EXERCISE INSTRUCTIONS: Extend the passage below about estranged parents and breaking the cycle, picking up after its final sentence.

When I finally do write, I want to tell my mother I miss her, that her first grandchild, Sonny, is my greatest work of art, that I think about her everyday, especially when I say, “Oh my God!” with her Brooklyn-born disbelief or laugh so hard I snort, both of which I inherited from her, thatĀ for the last five years I wondered if we’d ever see each other again, that sometimes I feel like an adult orphan, that I wish I had a parent to be proud of me and how far I’ve come. I want to tell my mother I love her, but I wonder if she loves me back.
This post was both beautiful and heartbreaking all in one. You need to know that there was nothing you could have done to change your mother’s lack of communication with you. It’s hard to be sure of these things when out parents are involved; all too often we end up feeling like wounded little children all over again. All too often parents have issues thy they’re not even aware of; in the end they will both damage and pass them on to their children without even being aware of what drives them to do so.
My dad is a narcissist, and an asshole, and is totally unaware of both of these traits. I’ve never doubted that, were I to displease him, he would cut me out of his life completely and never speak to me again. Conditional love from one you love unconditionally will break your heart and can keep you from maintaining your relationships with others…and then the guilt sets in, a guilt I know all too well.
But thankfully living with said guilt is entirely optional. Six months ago I happened upon a therapist and for the first time I am able to not only understand but accept both of us just the way we are. And to realize that none of it, NONE of it, was ever my fault. My dad was simply reacting to his shitty parents in the only way he knew how, and in doing so was passing all of his issues onto me. But the buck stops here, and the cycle is being broken.

(Collected data)
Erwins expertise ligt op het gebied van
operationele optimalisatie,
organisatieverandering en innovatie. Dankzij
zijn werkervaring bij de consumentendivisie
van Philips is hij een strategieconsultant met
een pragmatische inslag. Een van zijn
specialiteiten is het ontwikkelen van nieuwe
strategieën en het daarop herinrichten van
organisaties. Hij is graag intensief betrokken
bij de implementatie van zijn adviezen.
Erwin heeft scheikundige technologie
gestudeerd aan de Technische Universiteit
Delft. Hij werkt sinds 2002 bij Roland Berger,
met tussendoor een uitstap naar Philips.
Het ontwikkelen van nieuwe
...
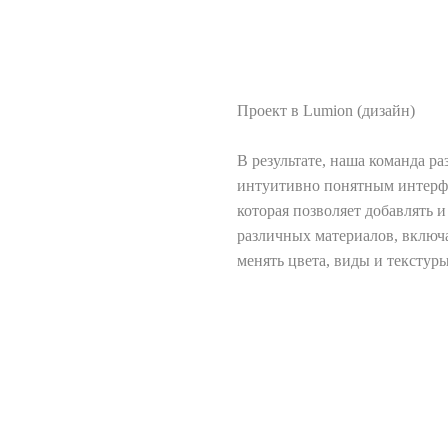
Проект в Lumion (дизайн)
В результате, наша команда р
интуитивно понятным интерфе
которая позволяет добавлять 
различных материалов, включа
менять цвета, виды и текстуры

ANSWER BELOW:
Asking for help was both the hardest and most important thing I’ve ever done. Whether such a course is right for you is something only you can know…but what I can tell you is that it feels so, so good to be able to leave my baggage, and burdens, at the door and to start living without having to carry the weight of it all.
Our wounds will fester if we let them. Despite those who aided in their creation, in the end their healing is left to us.
Thanks for sharing, Andrea. I think it’s very easy, especially for me, someone who has dealt with depression in the past, to be swept away by the muck of life, one of the many metaphors I like to use for the never-ending stream of bullshit in the world that makes it impossible for me to turn my frown upside down. The guilt, of course, is perhaps the hardest part of it all, and like you say, is completely optional, but when you are mired by it, the guilt seems more like a requirement, and after while, a badge of honor, yet one we aren’t showing off.
It’s so hard to ask for help, and it’s something I’m working on in my own life. Being vulnerable doesn’t mean being weak–I have to tell myself that often.